Article 7 of the Convention. Methods to allow participation in the determination of conditions of employment. The Committee notes that neither Act No. 5/92 nor Act No. 5/97 refers to collective bargaining and, consequently, neither Act mentions any appropriate measures to encourage and promote such bargaining between the public authorities concerned and public employees’ organizations regarding conditions of employment. Nevertheless, the Committee notes the Government’s statement, with respect to the application of the Collective Bargaining Convention, 1981 (No. 154), that the Labour Directorate of the Ministry of Labour might act as an intermediary between the parties to collective bargaining, including in order to ensure the effectiveness of the agreement. The Committee requests the Government to indicate whether public servants enjoy the right to collective bargaining and also to supply further information on the role of the Labour Directorate in the collective bargaining process and, if public servants do not enjoy the right to collective bargaining, to clarify whether any other method exists, such as consultation, that enables the representatives of public employees to participate in the determination of their conditions of employment.

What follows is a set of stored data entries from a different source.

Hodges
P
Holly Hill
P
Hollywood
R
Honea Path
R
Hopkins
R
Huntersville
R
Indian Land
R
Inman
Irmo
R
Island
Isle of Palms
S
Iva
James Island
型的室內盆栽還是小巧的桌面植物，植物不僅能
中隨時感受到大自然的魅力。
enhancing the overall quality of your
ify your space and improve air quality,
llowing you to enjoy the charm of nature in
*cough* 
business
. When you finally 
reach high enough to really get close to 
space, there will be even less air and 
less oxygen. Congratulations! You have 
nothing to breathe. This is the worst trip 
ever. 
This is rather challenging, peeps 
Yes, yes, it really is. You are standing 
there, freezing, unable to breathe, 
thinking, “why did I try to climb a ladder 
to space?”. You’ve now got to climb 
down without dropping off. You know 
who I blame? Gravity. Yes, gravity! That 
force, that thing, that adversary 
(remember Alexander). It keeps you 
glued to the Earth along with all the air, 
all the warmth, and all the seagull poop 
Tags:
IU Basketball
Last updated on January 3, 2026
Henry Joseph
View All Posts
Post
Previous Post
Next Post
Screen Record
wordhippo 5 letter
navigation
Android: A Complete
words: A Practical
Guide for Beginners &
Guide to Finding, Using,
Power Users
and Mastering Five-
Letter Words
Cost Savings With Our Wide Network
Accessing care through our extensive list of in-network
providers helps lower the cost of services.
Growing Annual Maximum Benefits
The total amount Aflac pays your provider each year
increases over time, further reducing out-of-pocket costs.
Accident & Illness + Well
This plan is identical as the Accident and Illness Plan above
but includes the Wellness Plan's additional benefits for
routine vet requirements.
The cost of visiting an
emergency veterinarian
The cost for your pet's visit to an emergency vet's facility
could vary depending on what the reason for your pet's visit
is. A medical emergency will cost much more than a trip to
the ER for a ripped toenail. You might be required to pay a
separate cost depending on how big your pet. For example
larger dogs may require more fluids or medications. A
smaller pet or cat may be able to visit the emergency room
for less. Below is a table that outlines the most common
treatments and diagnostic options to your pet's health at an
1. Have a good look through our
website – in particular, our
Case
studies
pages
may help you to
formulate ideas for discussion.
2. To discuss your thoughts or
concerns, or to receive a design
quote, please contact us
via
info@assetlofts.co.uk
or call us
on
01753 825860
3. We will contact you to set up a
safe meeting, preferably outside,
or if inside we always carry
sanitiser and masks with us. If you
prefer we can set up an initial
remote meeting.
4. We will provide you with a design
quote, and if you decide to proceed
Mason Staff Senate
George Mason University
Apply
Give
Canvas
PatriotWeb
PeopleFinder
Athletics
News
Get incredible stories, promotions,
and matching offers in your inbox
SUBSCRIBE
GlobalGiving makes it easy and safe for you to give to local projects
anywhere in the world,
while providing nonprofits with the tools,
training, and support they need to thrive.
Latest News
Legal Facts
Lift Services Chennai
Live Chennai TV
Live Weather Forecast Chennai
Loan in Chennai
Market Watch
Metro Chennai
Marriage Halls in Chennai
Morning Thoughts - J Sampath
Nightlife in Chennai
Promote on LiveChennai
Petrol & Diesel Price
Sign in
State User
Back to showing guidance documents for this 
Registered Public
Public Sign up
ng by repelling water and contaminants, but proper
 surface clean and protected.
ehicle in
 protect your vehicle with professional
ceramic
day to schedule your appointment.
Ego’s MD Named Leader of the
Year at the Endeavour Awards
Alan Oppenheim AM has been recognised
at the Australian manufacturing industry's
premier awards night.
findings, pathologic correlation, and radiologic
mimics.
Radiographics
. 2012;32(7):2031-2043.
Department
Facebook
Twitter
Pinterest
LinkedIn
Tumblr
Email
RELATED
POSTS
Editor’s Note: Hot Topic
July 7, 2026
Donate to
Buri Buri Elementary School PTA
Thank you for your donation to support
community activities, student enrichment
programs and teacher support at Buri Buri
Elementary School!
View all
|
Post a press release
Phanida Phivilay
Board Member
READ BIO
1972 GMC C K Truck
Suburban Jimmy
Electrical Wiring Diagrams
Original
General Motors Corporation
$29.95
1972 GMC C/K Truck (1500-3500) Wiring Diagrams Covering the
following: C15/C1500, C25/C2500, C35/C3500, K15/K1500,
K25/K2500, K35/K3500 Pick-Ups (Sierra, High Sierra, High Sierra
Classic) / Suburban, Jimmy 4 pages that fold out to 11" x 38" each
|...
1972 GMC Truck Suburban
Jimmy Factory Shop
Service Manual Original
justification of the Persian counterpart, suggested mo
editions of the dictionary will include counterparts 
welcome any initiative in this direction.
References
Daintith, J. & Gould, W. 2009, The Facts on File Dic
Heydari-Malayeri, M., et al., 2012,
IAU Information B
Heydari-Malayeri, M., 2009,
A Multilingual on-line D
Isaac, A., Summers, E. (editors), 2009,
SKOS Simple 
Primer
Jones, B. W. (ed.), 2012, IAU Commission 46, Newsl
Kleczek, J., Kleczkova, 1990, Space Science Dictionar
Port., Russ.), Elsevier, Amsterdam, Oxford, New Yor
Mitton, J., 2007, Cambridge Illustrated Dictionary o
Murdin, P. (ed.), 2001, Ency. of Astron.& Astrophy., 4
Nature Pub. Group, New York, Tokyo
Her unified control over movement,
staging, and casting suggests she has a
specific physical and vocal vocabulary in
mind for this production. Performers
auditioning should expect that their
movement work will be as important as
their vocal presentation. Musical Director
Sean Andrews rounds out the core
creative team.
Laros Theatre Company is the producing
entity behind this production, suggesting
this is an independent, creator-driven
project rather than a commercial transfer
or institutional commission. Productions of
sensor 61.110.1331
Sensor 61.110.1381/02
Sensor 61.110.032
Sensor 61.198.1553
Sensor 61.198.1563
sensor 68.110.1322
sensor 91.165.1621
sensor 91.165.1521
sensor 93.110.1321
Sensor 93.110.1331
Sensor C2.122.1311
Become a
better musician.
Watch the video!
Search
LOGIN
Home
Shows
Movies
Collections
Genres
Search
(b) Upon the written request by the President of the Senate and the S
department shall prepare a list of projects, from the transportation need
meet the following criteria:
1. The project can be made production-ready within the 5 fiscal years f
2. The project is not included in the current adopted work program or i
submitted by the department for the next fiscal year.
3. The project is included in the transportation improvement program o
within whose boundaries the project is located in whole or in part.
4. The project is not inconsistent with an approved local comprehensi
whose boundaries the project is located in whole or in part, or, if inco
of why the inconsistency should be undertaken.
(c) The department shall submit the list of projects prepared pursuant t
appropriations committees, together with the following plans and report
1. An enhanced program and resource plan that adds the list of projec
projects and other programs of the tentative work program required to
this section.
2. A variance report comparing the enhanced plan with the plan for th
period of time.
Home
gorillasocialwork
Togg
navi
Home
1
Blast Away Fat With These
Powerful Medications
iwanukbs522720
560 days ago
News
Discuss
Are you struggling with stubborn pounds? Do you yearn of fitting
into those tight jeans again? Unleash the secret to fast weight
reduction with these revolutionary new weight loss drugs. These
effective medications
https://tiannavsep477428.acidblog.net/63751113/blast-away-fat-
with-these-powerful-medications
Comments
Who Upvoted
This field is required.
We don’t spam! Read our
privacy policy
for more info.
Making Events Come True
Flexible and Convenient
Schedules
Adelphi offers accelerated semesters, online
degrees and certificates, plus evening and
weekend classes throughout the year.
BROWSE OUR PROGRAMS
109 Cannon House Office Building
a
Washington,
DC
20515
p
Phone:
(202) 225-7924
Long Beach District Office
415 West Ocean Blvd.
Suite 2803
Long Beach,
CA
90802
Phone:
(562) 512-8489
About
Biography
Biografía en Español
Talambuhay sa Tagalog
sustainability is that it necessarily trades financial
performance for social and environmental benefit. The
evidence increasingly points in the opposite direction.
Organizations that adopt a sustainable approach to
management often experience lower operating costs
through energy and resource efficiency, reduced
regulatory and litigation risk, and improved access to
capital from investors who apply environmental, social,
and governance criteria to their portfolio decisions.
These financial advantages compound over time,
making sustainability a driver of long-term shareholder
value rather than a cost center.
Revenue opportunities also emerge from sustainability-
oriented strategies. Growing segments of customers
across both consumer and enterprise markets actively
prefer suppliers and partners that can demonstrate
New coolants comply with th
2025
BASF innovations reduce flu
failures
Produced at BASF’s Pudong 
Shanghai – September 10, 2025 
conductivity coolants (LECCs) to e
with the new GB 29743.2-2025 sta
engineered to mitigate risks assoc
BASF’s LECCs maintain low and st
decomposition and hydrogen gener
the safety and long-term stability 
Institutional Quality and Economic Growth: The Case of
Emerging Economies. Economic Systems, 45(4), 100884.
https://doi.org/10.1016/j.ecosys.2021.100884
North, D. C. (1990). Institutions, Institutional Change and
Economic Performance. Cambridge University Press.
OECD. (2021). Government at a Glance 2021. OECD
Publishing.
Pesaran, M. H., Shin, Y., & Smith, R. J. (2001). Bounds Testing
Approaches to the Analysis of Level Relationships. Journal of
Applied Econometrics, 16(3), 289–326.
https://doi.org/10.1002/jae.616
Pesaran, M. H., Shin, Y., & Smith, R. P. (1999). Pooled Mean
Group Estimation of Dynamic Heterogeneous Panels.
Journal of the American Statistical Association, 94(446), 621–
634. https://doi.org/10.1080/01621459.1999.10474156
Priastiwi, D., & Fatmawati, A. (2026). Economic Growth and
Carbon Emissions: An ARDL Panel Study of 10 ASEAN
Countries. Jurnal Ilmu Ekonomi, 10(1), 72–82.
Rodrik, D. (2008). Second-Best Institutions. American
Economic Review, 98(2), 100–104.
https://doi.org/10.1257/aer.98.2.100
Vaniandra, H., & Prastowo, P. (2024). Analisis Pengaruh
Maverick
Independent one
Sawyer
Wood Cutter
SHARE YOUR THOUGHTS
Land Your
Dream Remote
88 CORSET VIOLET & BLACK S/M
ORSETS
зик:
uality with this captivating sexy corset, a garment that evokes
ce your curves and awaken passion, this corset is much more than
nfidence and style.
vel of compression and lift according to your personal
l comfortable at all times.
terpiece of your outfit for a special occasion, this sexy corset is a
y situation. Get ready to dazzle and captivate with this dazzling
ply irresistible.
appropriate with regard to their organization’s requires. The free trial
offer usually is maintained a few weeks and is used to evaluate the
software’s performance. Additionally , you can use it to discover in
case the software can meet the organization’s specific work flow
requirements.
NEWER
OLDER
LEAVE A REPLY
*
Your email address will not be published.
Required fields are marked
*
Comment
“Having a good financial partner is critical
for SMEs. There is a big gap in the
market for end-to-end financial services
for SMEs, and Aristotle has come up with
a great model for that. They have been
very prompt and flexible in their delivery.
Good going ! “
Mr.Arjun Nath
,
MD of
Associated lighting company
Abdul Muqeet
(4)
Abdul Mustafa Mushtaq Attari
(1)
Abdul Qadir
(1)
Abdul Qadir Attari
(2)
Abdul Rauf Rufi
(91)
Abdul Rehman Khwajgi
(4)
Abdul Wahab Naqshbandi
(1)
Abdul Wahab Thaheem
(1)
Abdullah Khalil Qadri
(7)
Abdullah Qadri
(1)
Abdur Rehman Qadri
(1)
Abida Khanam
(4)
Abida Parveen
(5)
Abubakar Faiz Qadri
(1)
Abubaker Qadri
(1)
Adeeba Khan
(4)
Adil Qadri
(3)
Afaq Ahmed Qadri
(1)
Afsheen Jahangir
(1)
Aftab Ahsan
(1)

The Committee also notes the Government’s statement concerning the adoption of a new Constitution, a copy of which will be sent to the Office. The Committee wishes to emphasize that, in its comment relating to the application of the Right to Organise and Collective Bargaining Convention, 1949 (No. 98), it has noted for several years the bill concerning the legal framework of collective bargaining which appears to be in conformity with the provisions of the Convention. According to the Government, the bill is still being examined by the Assembly of the Republic. In view of the length of time that has elapsed, the Committee expresses the hope that the aforementioned bill will be adopted in the very near future and requests the Government to indicate whether the bill also applies to public officials and employees. The Committee also requests the Government to indicate the progress of the legislative procedures relating to the adoption of the bill and to send a copy of the definitive text thereof once it has been adopted.

Article 8. Settlement of disputes. The Committee notes that section 11 of the Act concerning strikes mentions compulsory arbitration but observes that the legislation does not mention any procedures for mediation or conciliation in the event of a dispute between the parties. The Committee requests the Government to supply further information and in particular to indicate whether the Act concerning strikes applies to employees in public administration, and also the measures contemplated for inclusion in the legislation of mediation or conciliation procedures or any other mechanisms which have the confidence of the parties in the event of a dispute.

Application in practice. The Committee notes the information supplied in connection with the application of the Collective Bargaining Convention, 1981 (No. 154), to the effect that no collective agreements currently exist in the country owing to geographical factors. The Committee understands that this situation also applies to the public administration and requests the Government to promote collective bargaining or other procedures to allow workers’ organizations to participate in the determination of their conditions of employment.